Streaming pioneer Netflix continues to hold its own despite increasing competition. In the past few years, Walt Disney and Apple have launched premium streaming services, alongside offerings from Warner Bros. Discovery (HBO Max), Comcast (Peacock), and others. Yet with 222 million paid memberships, Netflix still outranks its rivals. The next closest competitor is Disney+, with nearly 130 million subscribers.

That gives Netflix an edge. With more viewers on its platform, it has access to more data about consumer preferences. Using that information, Netflix leans on artificial intelligence to surface insights that inform content acquisition and production decisions.

Does that actually make a difference? It sure looks that way. In terms of ratings, Netflix currently has nine of the top 10 acquired series, seven of the top 10 original series, and six of the top 10 original movies, according to Nielsen. Better yet, Netflix held 47% global market share in terms of demand for original content in 2021, according to Parrot Analytics. The next closest competitor was Amazon Prime Video, with a 12% market share.

Financially, Netflix grew its revenue 19% to $29.7 billion in 2021, driven by a 9% uptick in paid members and a 7% uptick in average membership price. On the bottom line, it generated negative free cash flow (FCF) of $159 -- a result of anticipated content-related expenses -- but management believes the company will once again be FCF positive in 2022 and beyond.

Netflix still has room to grow its business -- that's especially true in its less penetrated markets, including Latin America, Asia-Pacific, and Europe, Middle East, and Africa. In addition, if Netflix continues to produce viral hits like Squid Game and Bridgerton, its pricing power should continue to grow. And with its valuation bouncing off a five-year low -- shares currently trade at 5.5 times sales -- this growth stock looks like a bargain.

2. Adobe

Adobe is one of the world's most diversified software companies. Its digital media segment comprises a suite of applications for designing and editing creative content and digital documents. Many of those tools -- Photoshop, Premiere Pro, Acrobat -- have become the gold standard in their respective industries. Adobe has also kept pace with new trends through applications for augmented reality and 3D content creation, both of which could make it a key player in the metaverse.

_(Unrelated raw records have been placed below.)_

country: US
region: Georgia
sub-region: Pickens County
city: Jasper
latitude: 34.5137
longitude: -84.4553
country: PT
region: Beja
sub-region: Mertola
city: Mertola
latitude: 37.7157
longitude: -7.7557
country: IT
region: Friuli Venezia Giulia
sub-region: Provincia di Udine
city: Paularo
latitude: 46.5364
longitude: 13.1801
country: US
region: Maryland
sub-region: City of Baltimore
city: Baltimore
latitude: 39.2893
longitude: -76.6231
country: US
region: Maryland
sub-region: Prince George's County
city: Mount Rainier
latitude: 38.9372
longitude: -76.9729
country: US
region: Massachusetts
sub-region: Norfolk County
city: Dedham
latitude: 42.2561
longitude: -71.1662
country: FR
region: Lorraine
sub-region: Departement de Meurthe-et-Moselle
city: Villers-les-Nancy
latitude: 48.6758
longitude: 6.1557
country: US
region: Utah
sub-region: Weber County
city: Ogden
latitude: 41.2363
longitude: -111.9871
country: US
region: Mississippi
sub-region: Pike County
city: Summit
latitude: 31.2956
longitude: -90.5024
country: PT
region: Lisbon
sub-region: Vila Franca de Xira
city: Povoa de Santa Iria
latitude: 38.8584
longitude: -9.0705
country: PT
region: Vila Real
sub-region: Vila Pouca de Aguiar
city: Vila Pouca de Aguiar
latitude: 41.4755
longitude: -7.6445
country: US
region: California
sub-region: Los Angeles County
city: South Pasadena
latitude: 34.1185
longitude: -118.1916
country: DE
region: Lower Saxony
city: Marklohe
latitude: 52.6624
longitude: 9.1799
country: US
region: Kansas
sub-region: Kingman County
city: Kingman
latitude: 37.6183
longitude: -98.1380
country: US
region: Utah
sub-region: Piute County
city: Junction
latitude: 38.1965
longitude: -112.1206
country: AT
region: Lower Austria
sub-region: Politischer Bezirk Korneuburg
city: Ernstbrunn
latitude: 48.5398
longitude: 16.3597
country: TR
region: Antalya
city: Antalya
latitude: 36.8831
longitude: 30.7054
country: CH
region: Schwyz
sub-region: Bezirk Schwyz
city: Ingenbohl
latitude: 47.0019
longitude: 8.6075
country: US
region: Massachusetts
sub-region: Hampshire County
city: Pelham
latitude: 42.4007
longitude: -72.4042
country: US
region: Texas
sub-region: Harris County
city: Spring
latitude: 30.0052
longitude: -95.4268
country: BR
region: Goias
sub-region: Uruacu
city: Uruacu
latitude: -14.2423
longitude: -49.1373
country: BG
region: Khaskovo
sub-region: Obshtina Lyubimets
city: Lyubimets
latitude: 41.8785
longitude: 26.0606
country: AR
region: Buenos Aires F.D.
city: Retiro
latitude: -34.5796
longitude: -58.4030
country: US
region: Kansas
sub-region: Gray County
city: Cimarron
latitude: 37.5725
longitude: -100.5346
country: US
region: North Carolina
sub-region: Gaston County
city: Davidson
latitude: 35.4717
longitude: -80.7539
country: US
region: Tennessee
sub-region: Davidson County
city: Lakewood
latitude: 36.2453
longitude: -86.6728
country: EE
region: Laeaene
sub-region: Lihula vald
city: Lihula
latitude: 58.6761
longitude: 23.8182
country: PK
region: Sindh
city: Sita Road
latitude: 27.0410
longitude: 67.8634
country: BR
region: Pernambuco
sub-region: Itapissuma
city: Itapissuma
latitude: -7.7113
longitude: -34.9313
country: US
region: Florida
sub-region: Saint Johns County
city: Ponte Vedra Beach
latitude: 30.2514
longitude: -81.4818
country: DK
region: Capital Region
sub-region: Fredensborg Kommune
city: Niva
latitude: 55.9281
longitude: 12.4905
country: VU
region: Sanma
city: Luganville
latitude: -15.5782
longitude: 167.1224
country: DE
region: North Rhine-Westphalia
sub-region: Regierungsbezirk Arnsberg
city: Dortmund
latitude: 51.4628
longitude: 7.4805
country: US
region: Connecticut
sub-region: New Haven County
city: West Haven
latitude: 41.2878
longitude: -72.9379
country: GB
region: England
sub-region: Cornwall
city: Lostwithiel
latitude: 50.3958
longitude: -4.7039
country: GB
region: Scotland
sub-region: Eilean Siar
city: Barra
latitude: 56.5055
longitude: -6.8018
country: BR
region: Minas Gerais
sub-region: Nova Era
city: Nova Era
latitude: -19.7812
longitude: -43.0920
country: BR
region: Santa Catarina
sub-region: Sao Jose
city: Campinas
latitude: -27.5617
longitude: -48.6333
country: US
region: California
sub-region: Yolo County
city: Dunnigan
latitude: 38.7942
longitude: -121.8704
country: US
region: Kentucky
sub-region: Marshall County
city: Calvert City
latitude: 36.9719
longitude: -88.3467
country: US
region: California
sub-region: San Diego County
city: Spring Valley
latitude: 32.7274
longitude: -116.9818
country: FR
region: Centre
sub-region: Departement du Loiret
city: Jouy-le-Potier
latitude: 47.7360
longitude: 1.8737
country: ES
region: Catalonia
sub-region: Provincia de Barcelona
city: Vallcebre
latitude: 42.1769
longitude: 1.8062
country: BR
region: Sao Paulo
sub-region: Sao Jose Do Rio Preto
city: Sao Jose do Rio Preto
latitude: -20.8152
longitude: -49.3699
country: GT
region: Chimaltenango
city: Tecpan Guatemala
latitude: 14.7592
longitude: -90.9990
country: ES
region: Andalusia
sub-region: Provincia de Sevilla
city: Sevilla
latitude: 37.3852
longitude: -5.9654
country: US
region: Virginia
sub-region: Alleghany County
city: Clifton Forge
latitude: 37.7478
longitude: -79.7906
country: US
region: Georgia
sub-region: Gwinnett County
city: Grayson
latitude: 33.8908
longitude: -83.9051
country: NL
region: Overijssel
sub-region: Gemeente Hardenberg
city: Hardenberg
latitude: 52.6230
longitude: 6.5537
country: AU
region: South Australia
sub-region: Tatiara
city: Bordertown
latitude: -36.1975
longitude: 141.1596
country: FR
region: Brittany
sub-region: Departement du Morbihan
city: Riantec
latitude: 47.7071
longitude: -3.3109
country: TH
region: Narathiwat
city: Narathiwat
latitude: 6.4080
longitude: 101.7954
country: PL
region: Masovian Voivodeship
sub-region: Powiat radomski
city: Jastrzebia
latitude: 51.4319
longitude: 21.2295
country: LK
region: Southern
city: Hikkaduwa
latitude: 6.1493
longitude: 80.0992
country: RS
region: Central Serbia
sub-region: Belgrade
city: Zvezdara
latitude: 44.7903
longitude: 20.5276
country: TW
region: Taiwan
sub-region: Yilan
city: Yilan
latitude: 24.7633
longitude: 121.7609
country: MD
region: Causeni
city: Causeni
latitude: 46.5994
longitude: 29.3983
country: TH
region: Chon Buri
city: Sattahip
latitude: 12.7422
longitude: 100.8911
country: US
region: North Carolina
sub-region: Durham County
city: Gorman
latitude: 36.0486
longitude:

Adobe's digital experience segment is a complementary suite of applications for analytics, marketing, and commerce. Those tools help clients use creative content to deliver targeted marketing campaigns and personalized shopping experiences. While the company faces stiff competition from rivals such as Salesforce.com, research company Gartner named Adobe a leader in digital experience in January. Gartner also recognized Adobe as a leader in multichannel marketing and digital commerce in 2021. Those accolades have come alongside solid financial results. Revenue rose 18% to $16.1 billion over the past year, and free cash flow rose 18% to $6.8 billion.

Looking ahead, management puts its market opportunity at $205 billion, which includes $95 billion from digital media and $110 billion from digital experience. To capitalize on that opportunity, Adobe is working to reinforce its competitive edge in both spaces. That includes making its creative tools more collaborative. Adobe acquired cloud-based video collaboration platform Frame.io in 2021, and it's integrating those capabilities into its own industry-leading tools for video editing (Adobe Premiere Pro) and cinematic special effects (Adobe After Effects). Likewise, Adobe is beta-testing a Web-based version of Photoshop that enables creators to make edits and collaborate through their browsers. On the digital experience side, Adobe is working to accelerate workflows and improve content personalization with its artificial intelligence engine.

Here's the bottom line: Adobe is a leader in digital media and digital experience. The breadth of its portfolio differentiates it from the competition, and right now, this growth stock looks like a bargain. Shares are trading at 13.2 times sales, cheaper than the five-year average of 15.3 times sales.